The sooner you address and try to repay your debt, the smaller the amount you have to deal with. It’s much easier to tackle your debt when it’s $1,000, than when it’s snowballed to $5,000.
2. Refinance the loan
Let’s say you can’t make the loan payment now, but you’re sure you can do it in a month or so. If you still have good credit, one solution is to use a lower interest rate loan. This is a form of refinancing.
For example, say you owe $10,000, on a credit card with an interest rate of 26 per cent per annum. You’re about to miss the repayment for the month, because you’re waiting for a lump sum pay out (e.g. you’re waiting for your insurance pay out to come in).

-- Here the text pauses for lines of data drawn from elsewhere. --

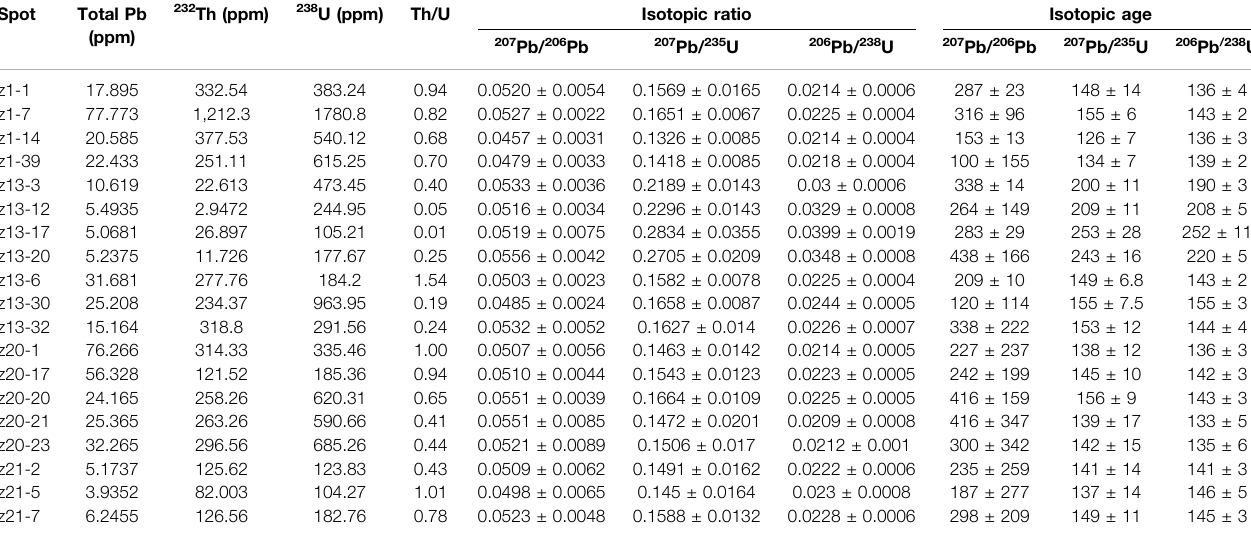
TABLE 6 | LA-ICP-MS zircon dating results for the Zhaoxian gold deposit.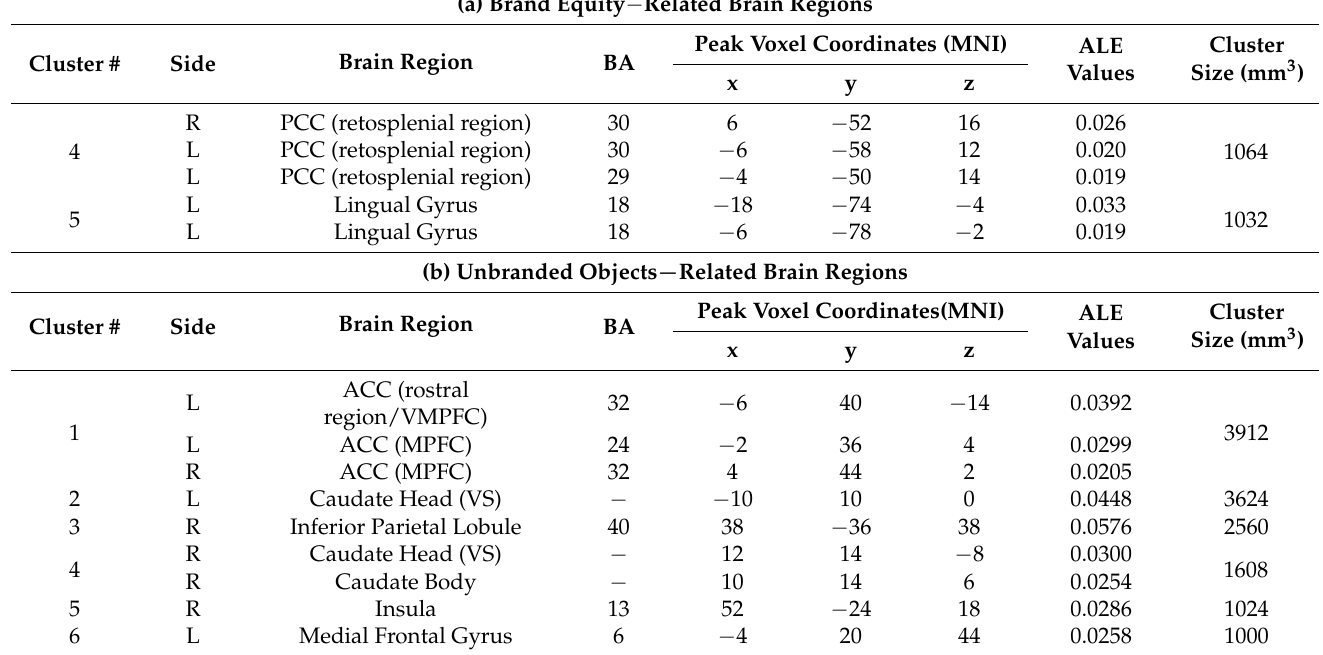
BA: Brodmann Area; MNI: Montreal Neurological Institute; ALE: activation likelihood estimation; L: left; R: right; ACC: anterior cingulate cortex; VMPFC: ventromedial prefrontal cortex; MPFC: medial prefrontal cortex; PHG: Parahippocampal Gyrus; VS: ventral striatum; PCC: posterior cingulate cortex.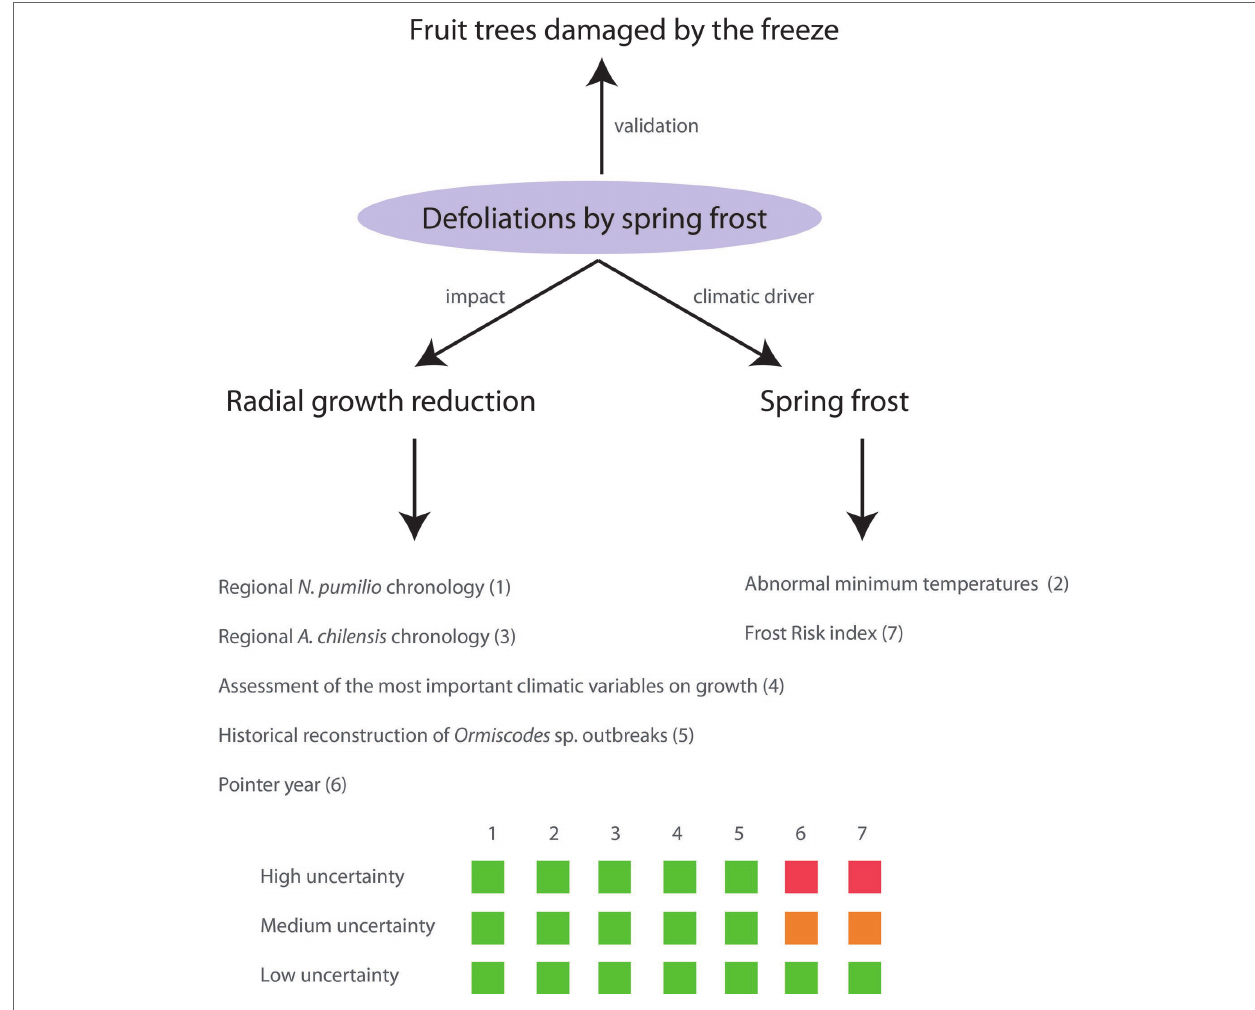
FIGURe 2 | Conceptual framework for identifying years with frost damages in N. pumilio . The confidence levels (low, medium, and high uncertainty) were displayed by squares of three colours. Green indicates the necessity to meet those criteria. Orange indicates that one out of the two additional criteria should be met. Red indicates that this criterion is not required. For more details on different methods see the corresponding section below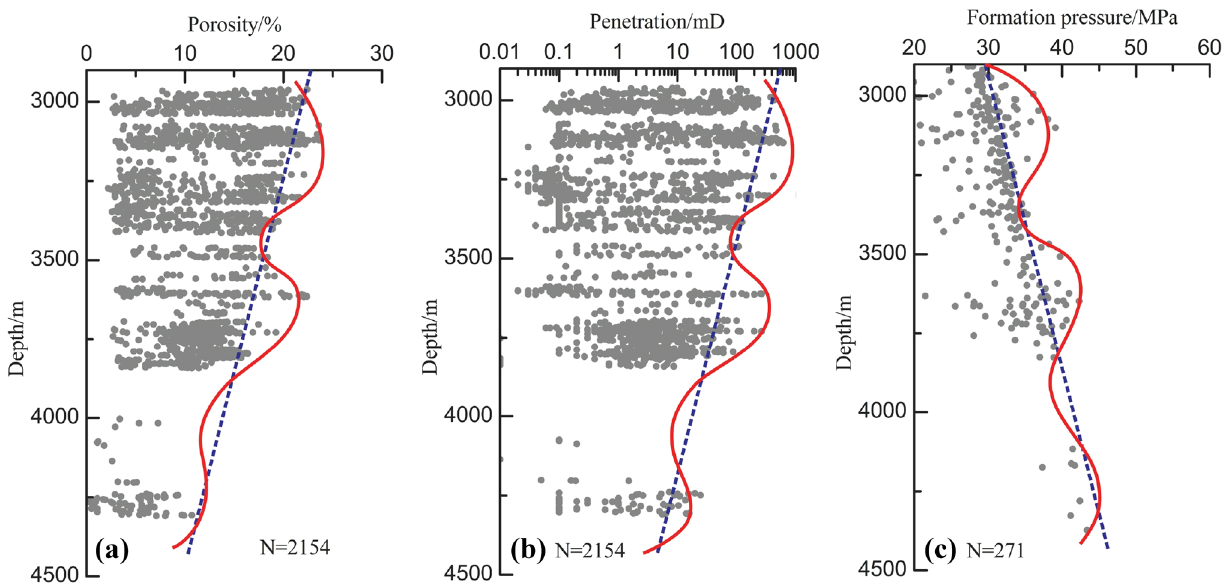
Fig. 5 Distribution of reservoir physical properties and formation pressure in the Dawangzhuang area of the Raoyang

One solution is to find a personal loan for $10,000, at an even lower interest rate than the credit card. For example, you could get a $10,000 personal loan with nine per cent interest, to pay off your $10,000 credit card loan with 26 per cent interest.
This serve two purposes. First, it allows you to repay the whole credit card loan, so you’re no longer late. Second, it saves you moneyas the new loan has a lower interest rate.You can check out LoanAdvice.sg, to find information on cheaper loans.
3. Negotiate to change the loan tenure
If the monthly repayments have become too high, contact the lender and ask if you can change the loan tenure. For example, you could try to stretch a three-year loan into a five-year loan instead.
To be frank, this will result in paying more interest. However, extending the loan tenure can reduce the amount you pay each month. This can minimise the loan’s impact on your monthly budget.
As a rule of thumb, try to limit your loan repayments to 40 per cent of your monthly income or less. If you earn $3,500 per month, for example, your monthly loan repayments should not exceed $1,400. By extending the loan tenure, you may be able to comfortably shrink repayments under this limit.
4. Use pawn services, if you have illiquid assets
You may have assets that are difficult to convert to cash. For example, you may have gold jewellery, but it’s tough to sell it immediately and still get a good price. It may also hold a lot of meaning to you.
One alternative is to then pawn the item. The pawn shop will give you a loan based on the value of the item, and you then have six months to pay back the pawn shop loan (this can be extended by another six months, whenever you make a loan repayment).
This can provide the cash you need to pay off your more urgent loan, while you slowly work up the cash to retrieve your pawned item.
As an aside, note that pawn shops mostly charge one per cent interest per month. At around 12 per cent per annum, this is half the interest rate of a credit card.
5. Get credit counselling
If you can’t pay your loan, and your total debt is too much too hand (e.g. it is more than a year of your income), you are beyond the simpler methods here. You need to contact credit counsellors, such as Credit Counselling Singapore, right away.
Credit counsellors will help to negotiate payment between you and the lenders. This can involve changing your interest rate, extending your loan tenure, or changing the repayment schedule.
However, you must be prepared to work with the credit counsellor. They may require you to make certain sacrifices, such as selling off your car (if you have one) or undergoing treatment if your debt is due to alcoholism, gambling, or other addictions.